Location: 25th Avenue and Vicente Street
Opened: 1923
Architect: John Reid, Jr.
Closed: 1975
Demolished: 2004
Rebuilt as the Dianne Feinstein Elementary School
After outgrowing its first school building, the Parkside District welcomed a large beautiful second Parkside School in 1922. Designed by city architect John Reid, Jr., the new building mixed Spanish Colonial and English Tudor styles. The spacious auditorium not only hosted decades of student assemblies and performances, but acted as a venue for flower shows, community group meetings, and town hall gatherings.
The red clay tiles of the roof and external woodwork were removed in 1970, victim of the Field Act to retrofit school buildings against earthquakes. The school stopped as a site of student instruction in 1975 in anticipation of reconstructive work funded by a voter-approved measure. This reconstruction was delayed and the building became a site for school district administrative offices over the next two decades.
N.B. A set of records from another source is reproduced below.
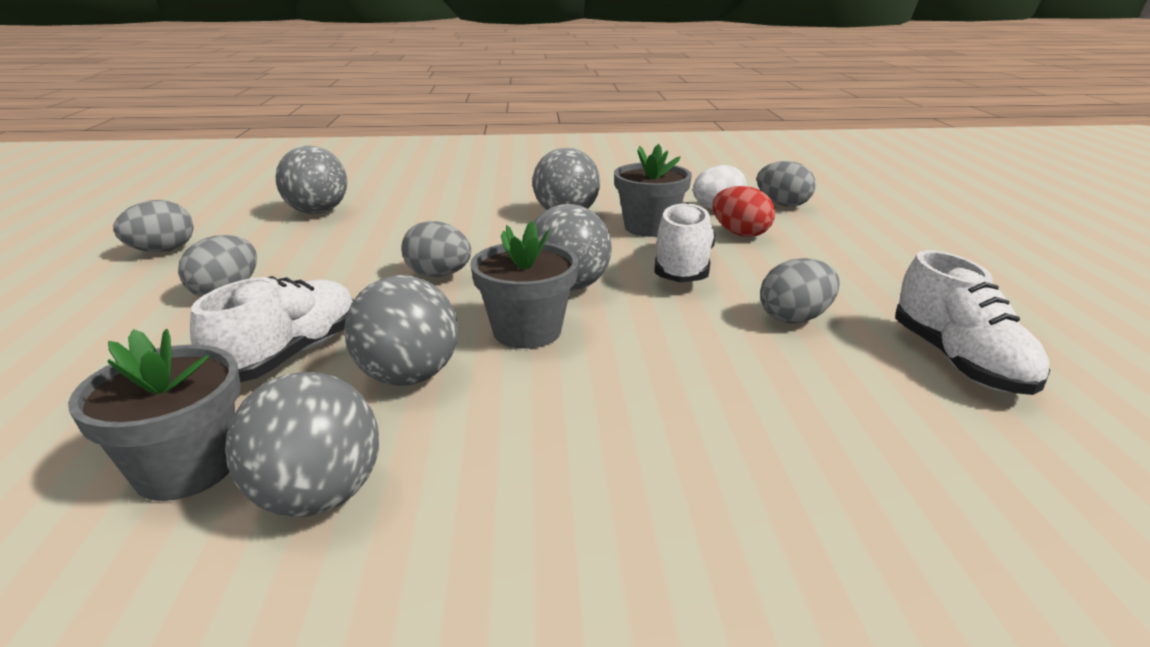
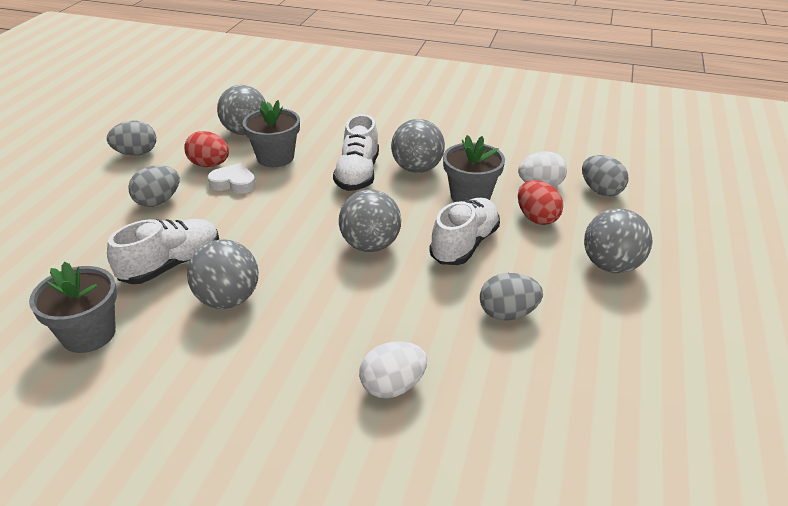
camera: 20 degrees right, 10 degrees up
grey ball [225,372,379,517] -> grey ball moved to [584,208,653,273]
grey egg [401,221,471,277] -> none
grey flower pot [470,221,578,349] -> grey flower pot moved to [242,100,300,167]
white shoe [895,250,1050,395] -> white shoe moved to [333,114,379,191]
none -> red egg [184,131,229,167]
none -> white heart [208,163,256,194]
none -> white egg [359,341,427,399]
Some neighbors lobbied for a new Parkside School building in the late 1990s and state money was secured to demolish the old structure and rebuild. School district mismanagement of the funds delayed the work and along the way other Parkside residents and alumni protested the demolition of what they considered a historic building. Further complicating the issue, district-wide enrollment declined and the forced closures of other elementary schools in 2006 made many question the construction of a new school building.
In the end, the old Parkside School was torn down in 2004, replaced by the Dianne Feinstein Elementary School. Some residents petitioned and won the addition of "at the Parkside Campus" to the school name in honor of Parkside schools of the past.